* **PEDIDO A**:
Dê como tabela Markdown, com as colunas Nº e Conteúdo, as linhas fornecidas começando pela que contém "scientific name: Dorstenia contrajerva" e terminando na última delas, ambas incluídas. Deixe de fora as linhas em branco.

* **TRECHO DA PÁGINA**:

========================================

A importância religiosa de cada deus variava de acordo com o poder político da cidade ao qual ele estava associado. As cidades eram governadas por um líder local (patésis), rei (lugal) ou supremo-sacerdote. Os templos estavam ligados ao poder estatal e os soberanos eram, ao mesmo tempo, chefes políticos e religiosos.

As cerimônias religiosas sumérias incluíam colocar uma refeição à mesa no templo diante de uma imagem divina, seguida de um banquete no qual o consumo de comidas e bebidas pelos sacerdotes e fiéis invocava a presença dos deuses e os espíritos dos mortos. 

As divindades sumérias eram antropomórficas e representavam forças ou presenças no mundo material. Por exemplo, Inana (ou Ishtar) é a deusa do amor, do erotismo e da fertilidade; Enlil é o deus das tempestades e outras manifestações atmosféricas; e Apsu era o deus das águas doces e fontes subterrâneas. Assim, Ninkasi era a deusa da cerveja e da fermentação. O seu nome pode significar a “dona da cerveja”. Também já foi proposta a tradução do seu nome como “a senhora que enche a boca”. Mas atualmente os filólogos descartam essa tradução .

Ela é uma das oito divindades nascidas no final do mito Enki e Ninhursag. Essas divindades representam oito partes do corpo. E Ninkasi representaria a boca (ka). O que teria levado à interpretação incorreta do seu nome. É possível que no primeiro milênio a.C. ela fosse conhecida pelo nome variante Kurunnītu, derivado de um termo que se refere a um tipo de cerveja de alta qualidade (Kurun). Ela também poderia ser emparelhada com Siraš, uma deusa de caráter semelhante, que às vezes era considerada sua irmã.

Também é atestada uma possível associação entre ela e as divindades do submundo Nungal e Laṣ, possivelmente em referência aos efeitos negativos do consumo de álcool. Uma vez que ela era associada à produção e consumo de cerveja, e também às suas consequências, tanto positivas quanto negativas.

Mas não estava ligada ao comércio de cerveja ou às profissões ligadas a esse comércio (taberneiras ou garçonetes). Era considerada a “cervejeira de Ekur”, a morada dos deuses. O correspondente na religião suméria ao Olimpo da religião greco-romana. Em outras interpretações ela pode ser também a própria cerveja. Assim como Nisaba era a deusa dos grãos e o próprio grão.

========================================

* **PEDIDO B**:
Quais tipos de governante das cidades sumérias aparecem no trecho da página?

* **LINHAS FORNECIDAS**:
========================================

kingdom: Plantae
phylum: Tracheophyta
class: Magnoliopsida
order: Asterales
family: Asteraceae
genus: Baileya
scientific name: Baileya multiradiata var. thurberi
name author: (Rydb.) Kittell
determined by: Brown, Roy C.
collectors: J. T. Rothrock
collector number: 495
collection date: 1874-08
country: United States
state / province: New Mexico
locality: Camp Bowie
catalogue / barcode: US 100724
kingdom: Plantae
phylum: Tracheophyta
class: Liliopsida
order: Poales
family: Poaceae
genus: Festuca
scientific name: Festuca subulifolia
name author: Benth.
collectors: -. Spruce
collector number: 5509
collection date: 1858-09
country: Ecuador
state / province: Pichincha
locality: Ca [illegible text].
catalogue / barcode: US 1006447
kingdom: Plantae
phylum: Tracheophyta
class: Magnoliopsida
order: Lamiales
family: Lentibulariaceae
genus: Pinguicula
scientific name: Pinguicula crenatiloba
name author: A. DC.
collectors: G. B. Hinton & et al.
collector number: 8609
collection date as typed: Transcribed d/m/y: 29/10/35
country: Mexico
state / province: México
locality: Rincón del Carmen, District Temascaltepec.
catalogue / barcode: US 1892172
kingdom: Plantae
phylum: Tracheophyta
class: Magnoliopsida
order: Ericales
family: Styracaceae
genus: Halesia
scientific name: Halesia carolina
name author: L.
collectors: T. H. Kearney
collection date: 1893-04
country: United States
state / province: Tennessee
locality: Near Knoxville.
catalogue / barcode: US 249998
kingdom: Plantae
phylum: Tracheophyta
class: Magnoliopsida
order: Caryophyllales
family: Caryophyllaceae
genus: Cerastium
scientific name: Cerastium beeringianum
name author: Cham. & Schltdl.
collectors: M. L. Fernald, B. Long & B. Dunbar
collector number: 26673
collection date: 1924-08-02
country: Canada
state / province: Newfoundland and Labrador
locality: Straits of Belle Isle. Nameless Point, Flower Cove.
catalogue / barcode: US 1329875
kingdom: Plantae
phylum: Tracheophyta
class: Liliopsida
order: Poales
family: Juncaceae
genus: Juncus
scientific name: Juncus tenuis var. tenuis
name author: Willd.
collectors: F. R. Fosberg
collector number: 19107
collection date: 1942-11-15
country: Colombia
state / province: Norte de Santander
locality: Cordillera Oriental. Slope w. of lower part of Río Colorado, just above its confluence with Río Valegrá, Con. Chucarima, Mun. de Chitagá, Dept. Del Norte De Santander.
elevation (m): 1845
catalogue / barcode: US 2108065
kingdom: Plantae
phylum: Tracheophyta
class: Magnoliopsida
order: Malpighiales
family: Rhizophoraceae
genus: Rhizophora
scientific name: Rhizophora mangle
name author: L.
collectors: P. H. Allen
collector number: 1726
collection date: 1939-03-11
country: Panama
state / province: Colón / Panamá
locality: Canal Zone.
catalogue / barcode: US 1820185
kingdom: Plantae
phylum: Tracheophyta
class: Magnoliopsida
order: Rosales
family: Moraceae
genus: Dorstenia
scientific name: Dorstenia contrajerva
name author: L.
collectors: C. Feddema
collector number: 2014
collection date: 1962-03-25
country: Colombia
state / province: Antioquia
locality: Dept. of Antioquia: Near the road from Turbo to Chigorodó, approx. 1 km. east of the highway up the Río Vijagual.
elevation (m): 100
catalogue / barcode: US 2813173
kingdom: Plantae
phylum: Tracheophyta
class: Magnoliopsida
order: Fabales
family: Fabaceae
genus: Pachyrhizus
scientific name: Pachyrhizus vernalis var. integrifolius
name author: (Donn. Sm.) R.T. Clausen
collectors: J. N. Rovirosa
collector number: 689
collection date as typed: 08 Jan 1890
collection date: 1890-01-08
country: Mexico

========================================

* **RESPOSTA CERTA A**:
| Nº | Conteúdo |
|---|---|
| 1 | scientific name: Dorstenia contrajerva |
| 2 | name author: L. |
| 3 | collectors: C. Feddema |
| 4 | collector number: 2014 |
| 5 | collection date: 1962-03-25 |
| 6 | country: Colombia |
| 7 | state / province: Antioquia |
| 8 | locality: Dept. of Antioquia: Near the road from Turbo to Chigorodó, approx. 1 km. east of the highway up the Río Vijagual. |
| 9 | elevation (m): 100 |
| 10 | catalogue / barcode: US 2813173 |
| 11 | kingdom: Plantae |
| 12 | phylum: Tracheophyta |
| 13 | class: Magnoliopsida |
| 14 | order: Fabales |
| 15 | family: Fabaceae |
| 16 | genus: Pachyrhizus |
| 17 | scientific name: Pachyrhizus vernalis var. integrifolius |
| 18 | name author: (Donn. Sm.) R.T. Clausen |
| 19 | collectors: J. N. Rovirosa |
| 20 | collector number: 689 |
| 21 | collection date as typed: 08 Jan 1890 |
| 22 | collection date: 1890-01-08 |
| 23 | country: Mexico |

* **RESPOSTA CERTA B**:
- Líder local (patésis)
- Rei (lugal)
- Supremo-sacerdote